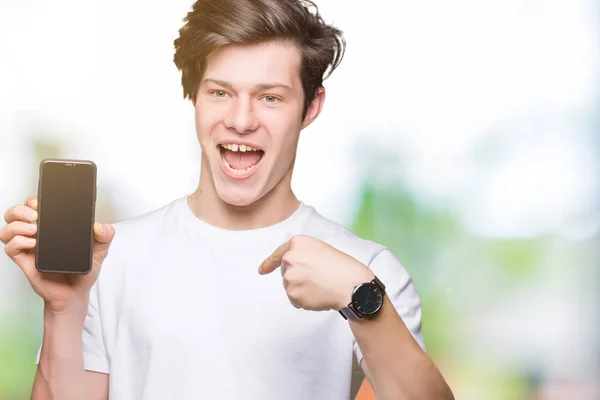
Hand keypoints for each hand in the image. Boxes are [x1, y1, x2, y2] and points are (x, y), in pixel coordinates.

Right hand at [1, 195, 114, 314]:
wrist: (76, 294)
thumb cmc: (83, 270)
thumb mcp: (100, 250)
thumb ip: (105, 235)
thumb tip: (98, 226)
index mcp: (52, 227)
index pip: (35, 206)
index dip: (33, 200)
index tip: (40, 202)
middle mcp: (37, 235)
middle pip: (16, 214)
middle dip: (20, 209)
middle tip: (34, 214)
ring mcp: (29, 248)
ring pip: (8, 229)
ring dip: (17, 225)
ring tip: (34, 229)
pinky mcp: (25, 261)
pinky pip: (10, 248)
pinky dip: (17, 242)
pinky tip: (32, 243)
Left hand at [258, 234, 373, 311]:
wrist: (351, 285)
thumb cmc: (342, 266)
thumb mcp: (321, 249)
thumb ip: (302, 254)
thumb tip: (289, 268)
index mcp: (298, 243)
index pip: (279, 253)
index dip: (269, 263)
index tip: (262, 270)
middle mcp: (289, 258)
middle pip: (286, 271)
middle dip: (297, 275)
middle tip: (318, 277)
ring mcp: (289, 278)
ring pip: (290, 286)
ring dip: (301, 288)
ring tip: (321, 285)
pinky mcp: (293, 295)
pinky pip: (295, 299)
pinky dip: (304, 300)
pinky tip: (318, 295)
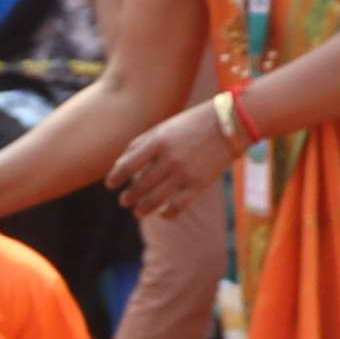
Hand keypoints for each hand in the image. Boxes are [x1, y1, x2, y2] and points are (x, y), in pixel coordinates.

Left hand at [110, 95, 233, 229]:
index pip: (128, 165)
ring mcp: (184, 173)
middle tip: (124, 201)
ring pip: (155, 199)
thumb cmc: (190, 125)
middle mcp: (169, 158)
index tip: (110, 185)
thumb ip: (140, 145)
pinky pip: (178, 206)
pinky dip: (166, 213)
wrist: (228, 125)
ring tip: (137, 211)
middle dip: (129, 197)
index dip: (116, 177)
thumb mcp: (163, 128)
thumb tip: (120, 166)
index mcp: (157, 141)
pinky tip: (162, 213)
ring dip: (142, 209)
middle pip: (140, 185)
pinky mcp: (199, 184)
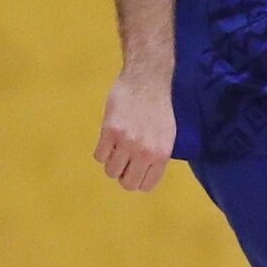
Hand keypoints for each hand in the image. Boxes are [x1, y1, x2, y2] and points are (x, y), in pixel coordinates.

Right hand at [96, 68, 176, 190]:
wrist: (147, 80)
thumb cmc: (158, 107)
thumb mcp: (167, 135)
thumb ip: (157, 156)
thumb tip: (144, 174)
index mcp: (162, 154)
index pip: (147, 186)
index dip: (138, 180)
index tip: (135, 171)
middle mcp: (145, 151)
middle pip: (127, 184)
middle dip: (124, 175)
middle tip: (123, 162)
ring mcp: (127, 142)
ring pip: (111, 171)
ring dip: (111, 162)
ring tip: (116, 148)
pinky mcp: (110, 131)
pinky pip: (99, 156)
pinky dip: (101, 151)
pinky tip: (108, 139)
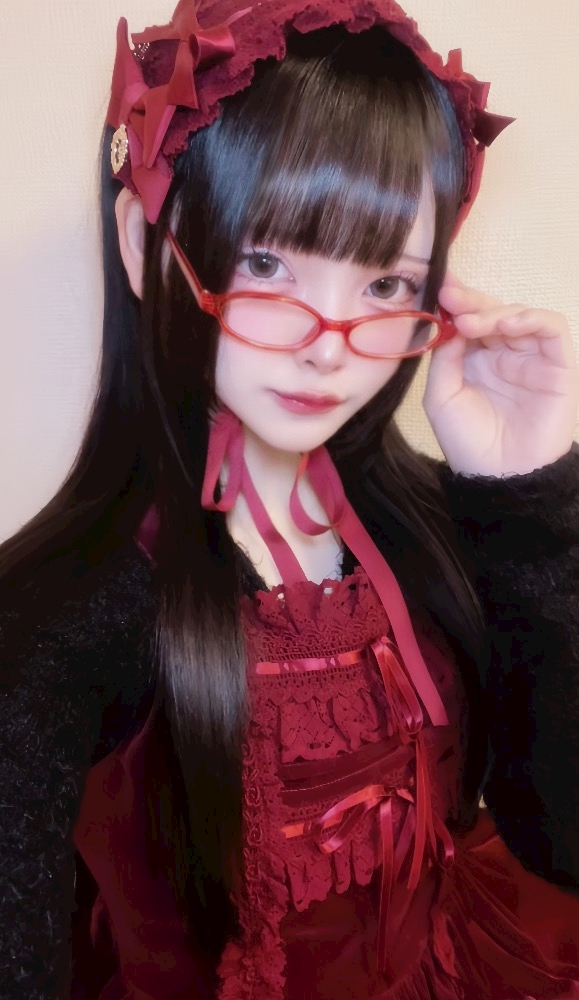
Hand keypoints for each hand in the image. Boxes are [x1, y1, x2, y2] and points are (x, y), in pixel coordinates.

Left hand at [423, 274, 578, 476]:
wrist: (499, 477)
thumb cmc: (469, 443)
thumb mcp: (441, 397)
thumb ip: (444, 358)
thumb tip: (450, 322)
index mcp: (476, 359)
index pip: (469, 319)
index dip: (456, 301)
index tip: (438, 287)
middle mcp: (504, 354)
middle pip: (493, 311)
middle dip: (471, 300)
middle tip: (451, 297)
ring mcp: (532, 358)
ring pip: (520, 314)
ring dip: (495, 311)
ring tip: (470, 322)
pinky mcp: (558, 364)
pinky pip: (552, 328)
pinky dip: (531, 318)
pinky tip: (508, 323)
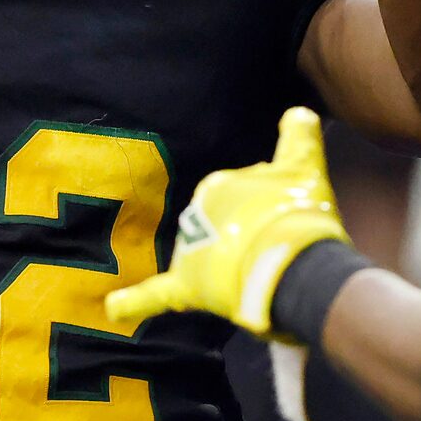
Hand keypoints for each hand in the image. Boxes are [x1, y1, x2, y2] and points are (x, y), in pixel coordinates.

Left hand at [106, 108, 351, 335]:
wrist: (290, 259)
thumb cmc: (299, 213)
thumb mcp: (306, 166)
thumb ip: (300, 136)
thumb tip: (299, 112)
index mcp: (221, 183)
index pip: (243, 195)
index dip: (268, 211)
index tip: (287, 219)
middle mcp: (198, 211)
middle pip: (222, 227)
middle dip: (245, 238)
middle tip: (278, 252)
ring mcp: (190, 250)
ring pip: (204, 257)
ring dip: (225, 266)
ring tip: (260, 277)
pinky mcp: (186, 286)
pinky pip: (155, 295)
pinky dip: (134, 303)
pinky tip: (114, 308)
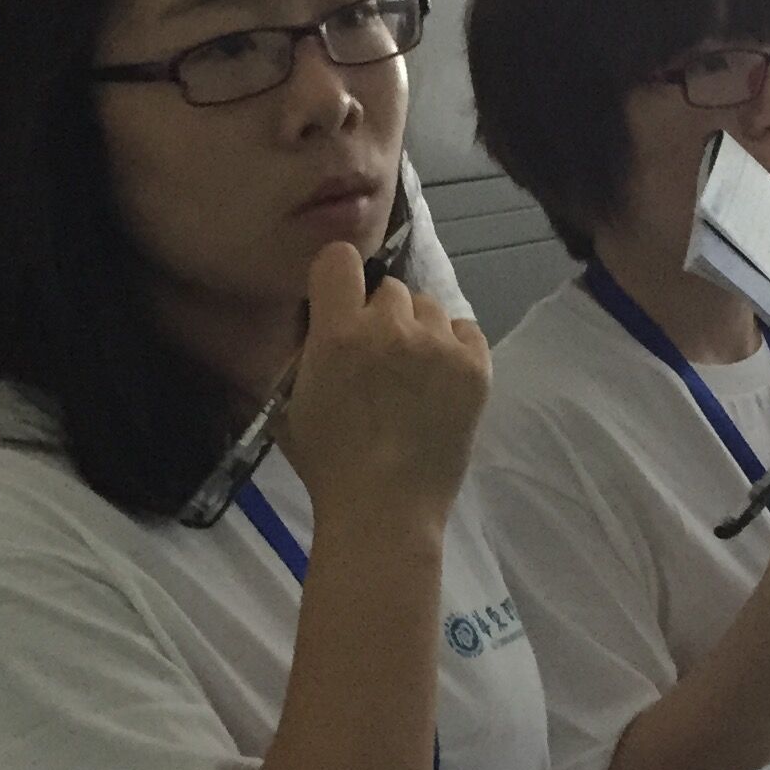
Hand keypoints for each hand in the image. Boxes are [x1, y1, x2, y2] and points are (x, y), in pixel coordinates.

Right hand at [280, 238, 488, 531]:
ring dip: (418, 330)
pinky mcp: (476, 366)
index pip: (339, 259)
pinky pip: (466, 329)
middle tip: (378, 359)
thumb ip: (309, 350)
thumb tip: (326, 322)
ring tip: (413, 372)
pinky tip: (441, 378)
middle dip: (380, 317)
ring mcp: (439, 346)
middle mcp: (390, 328)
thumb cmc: (328, 464)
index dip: (338, 278)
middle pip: (388, 289)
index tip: (340, 302)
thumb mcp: (292, 400)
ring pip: (428, 307)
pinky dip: (454, 346)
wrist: (386, 510)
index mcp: (338, 333)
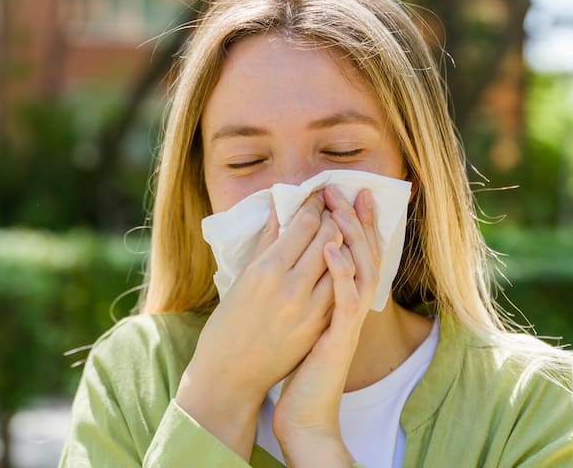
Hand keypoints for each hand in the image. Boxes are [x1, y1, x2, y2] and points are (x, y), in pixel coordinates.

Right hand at [176, 191, 339, 458]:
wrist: (231, 375)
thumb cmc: (228, 325)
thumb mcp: (242, 278)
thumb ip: (266, 243)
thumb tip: (280, 210)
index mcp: (266, 270)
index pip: (304, 225)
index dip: (315, 205)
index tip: (317, 196)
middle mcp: (291, 287)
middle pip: (328, 238)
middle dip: (333, 217)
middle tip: (334, 206)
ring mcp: (310, 309)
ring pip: (341, 262)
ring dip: (344, 242)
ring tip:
▬▬▬▬▬▬▬▬▬▬
The output is the stretch above from the line with "thumb ip: (140, 145)" through the line with "middle mcp: (198, 211)", copied word for word with both ends kept and every picture dropped.

RESULT OF THIS EXERCISE:
thumb ip: (140, 145)
pinky pip: (178, 206)
pinky dip: (166, 213)
wrist: (228, 125)
ring tip: (137, 211)
middle dip: (129, 197)
index dip: (116, 177)
thumb mcp: (163, 128)
thumb tip: (120, 166)
index mcp: (157, 141)
pinky tip: (162, 213)
ring dip: (142, 209)
middle pip: (140, 185)
pinky mcp: (199, 184)
Hand keypoints for each hand in the image. Boxes are [x1, y1, x2, y2] and points are (x, y), in pixel coordinates.

Right hand at [96, 68, 176, 190]:
wrist: (147, 80)
thumb cmc: (158, 107)
thumb mcp: (167, 135)
thumb ip: (157, 156)
thumb tip: (144, 174)
index mcp: (162, 154)
index pip: (147, 186)
index dip: (138, 180)
index tip: (135, 171)
middle mcp: (145, 151)
middle pip: (127, 184)
middle dip: (124, 175)
middle tip: (123, 162)
ring mcp: (127, 142)
ring pip: (111, 171)
ring dip: (111, 162)
ring tip: (116, 148)
pinky mcp: (110, 131)
pinky pip: (99, 156)
pinky dip: (101, 151)
pinky tip: (108, 139)
Hand keypoints for each hand in the image. Boxes are [x1, y1, x2, y2] and points are (x, y), in pixel coordinates.

Left hand at [423, 274, 578, 476]:
wrist: (499, 477)
thumb cmc: (469, 443)
thumb mcp: (441, 397)
thumb ip: (444, 358)
thumb tip: (450, 322)
index mcp: (476, 359)
index pip: (469, 319)
index dip: (456, 301)
index tip: (438, 287)
middle mcp: (504, 354)
middle pip: (493, 311)
middle dip: (471, 300)
middle tip: (451, 297)
ring mcp: (532, 358)
ring pip: (520, 314)
ring dip: (495, 311)
ring tip: (470, 322)
pinky mcp: (558, 364)
pinky pip: (552, 328)
pinky dip: (531, 318)
pinky tip: (508, 323)
Hand keypoints for each hand in the image. Boxes are [x1, y1, x2, y2] and points are (x, y), in pixel coordinates.

Left hand at [106, 108, 351, 335]:
wrist: (290, 259)
thumb cmc: (299, 213)
thumb mcp: (306, 166)
thumb ip: (300, 136)
thumb tip: (299, 112)
index mcp: (221, 183)
index pip: (243, 195)
index dip: (268, 211)
index tip: (287, 219)
middle mcp: (198, 211)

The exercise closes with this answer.